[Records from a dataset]
★ ★ ★ ★ ★

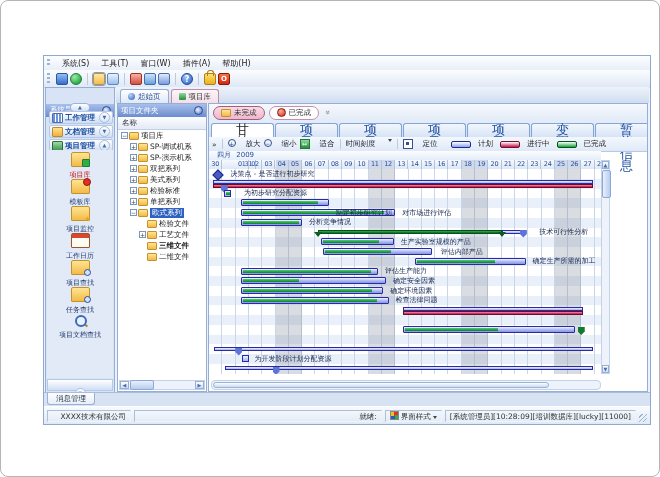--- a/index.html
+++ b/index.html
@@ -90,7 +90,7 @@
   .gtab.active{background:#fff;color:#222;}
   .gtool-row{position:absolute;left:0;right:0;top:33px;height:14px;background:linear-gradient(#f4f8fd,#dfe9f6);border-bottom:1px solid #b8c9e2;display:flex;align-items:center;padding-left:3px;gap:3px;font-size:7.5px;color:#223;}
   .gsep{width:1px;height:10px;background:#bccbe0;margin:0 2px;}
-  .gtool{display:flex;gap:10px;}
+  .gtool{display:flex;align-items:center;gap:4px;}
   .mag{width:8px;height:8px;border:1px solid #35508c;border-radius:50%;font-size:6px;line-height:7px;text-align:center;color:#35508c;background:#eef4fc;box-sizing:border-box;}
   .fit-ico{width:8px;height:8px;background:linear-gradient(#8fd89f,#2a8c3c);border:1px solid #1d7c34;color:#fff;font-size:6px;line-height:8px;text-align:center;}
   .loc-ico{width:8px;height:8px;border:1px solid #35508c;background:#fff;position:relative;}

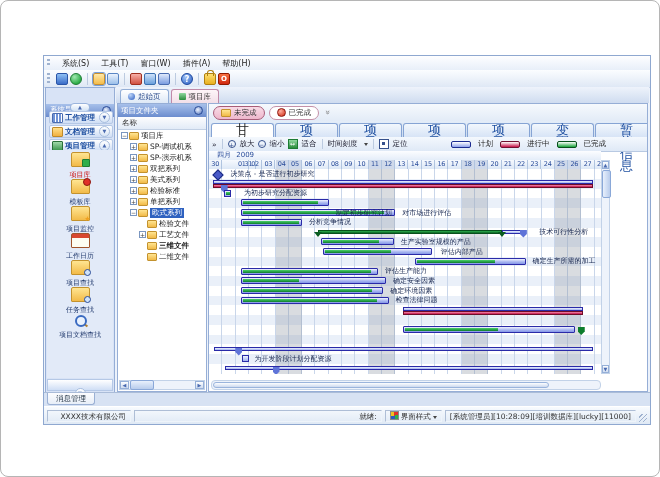--- a/index.html
+++ b/index.html
@@ -403,7 +403,7 @@
             <div class="bar bar-task" data-name="gantt-bar-task" style="left: 31.92px; width: 87.78px; top: 30.25px;">
               <div class="bar-done" data-name="completed-fill" style="width: 75.2464px;"></div>
             </div>
-            <span class="glabel" data-name="gantt-task-label" style="left: 126.69px; top: 40px;">制定初步研究计划</span>
+            <span class="glabel" data-name="gantt-task-label" style="left: 126.69px; top: 30px;">制定初步研究计划</span>
             <div class="bar bar-task" data-name="gantt-bar-task" style="left: 31.92px; width: 154.28px; top: 40px;">
               <div class="bar-done" data-name="completed-fill" style="width: 141.48px;"></div>
             </div>

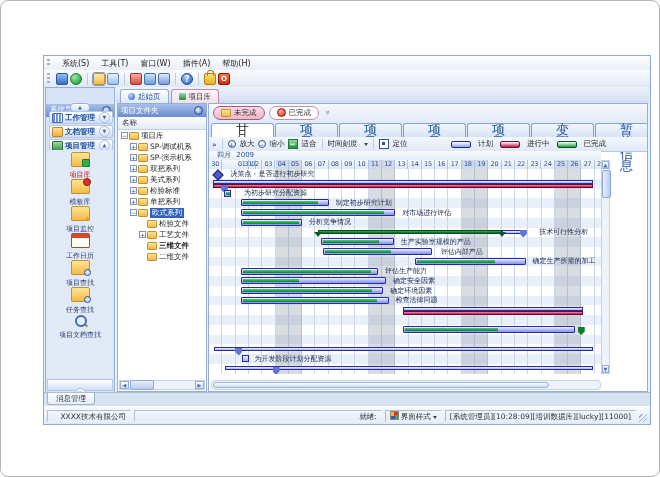--- a/index.html
+++ b/index.html
@@ -270,7 +270,7 @@
               <span class="tfold" data-name="folder-icon"></span>
               <span class="tlabel" data-name="tree-item-label">工艺文件</span>
             </div>
-            <div class="trow" data-name="tree-row" style="padding-left: 21px; font-weight: bold;">
+            <div class="trow" data-name="tree-row" style="padding-left: 21px;">
               <span data-name="tree-indent" style="width: 8px;"></span>
               <span class="tfold" data-name="folder-icon"></span>
               <span class="tlabel" data-name="tree-item-label">三维文件</span>

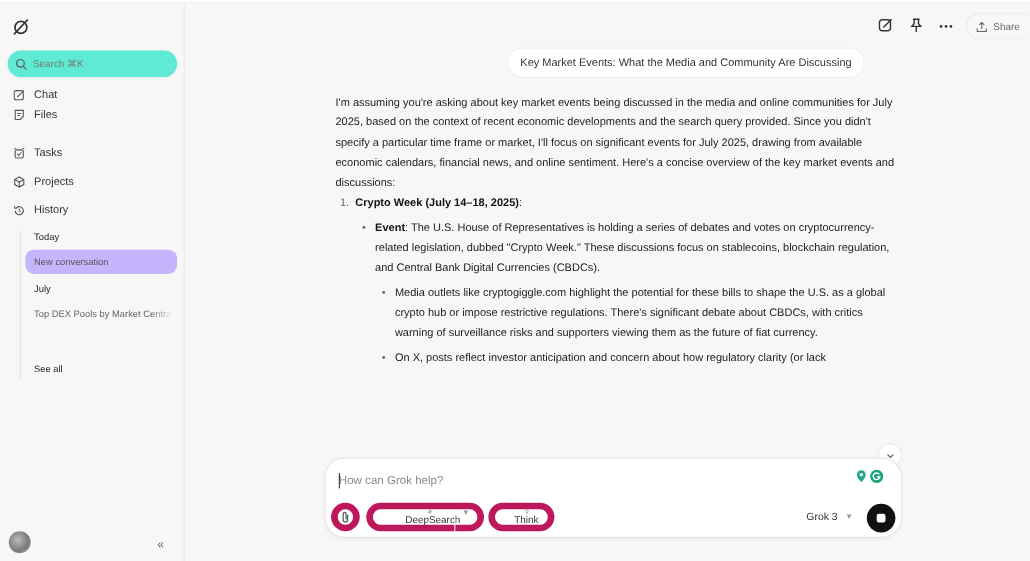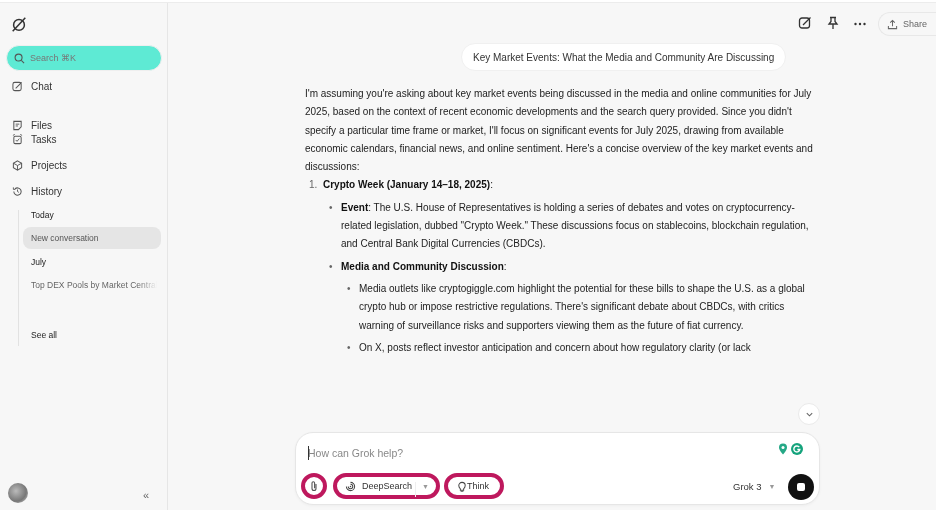--- a/index.html
+++ b/index.html
@@ -137,7 +137,7 @@
       </svg>
     <span>Chat</span>
   </div>
-  <div class="nav-item" style="top:113px">
+  <div class="nav-item" style="top:92px">
     <svg width="11" height="11" viewBox="0 0 12 12">
         <path d="M2 1.5h8v6l-3 3H2z" fill="none" stroke="#555" stroke-width="1.1"></path>
         <line x1="4" y1="4.5" x2="8" y2="4.5" stroke="#555"></line>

★ ★ ★ ★ ★

EXERCISE DIRECTIONS: Wherever the string "span" appears in the records, copy the whole line.

SOLVED PROBLEM:
-            <span class="glabel" data-name="gantt-task-label" style="left: 126.69px; top: 40px;">制定初步研究计划</span>
+            <span class="glabel" data-name="gantt-task-label" style="left: 126.69px; top: 30px;">制定初步研究计划</span>
               <span class="tfold" data-name="folder-icon"></span>
               <span class="tlabel" data-name="tree-item-label">工艺文件</span>
               <span data-name="tree-indent" style="width: 8px;"></span>
               <span class="tfold" data-name="folder-icon"></span>
               <span class="tlabel" data-name="tree-item-label">三维文件</span>
     <span>Chat</span>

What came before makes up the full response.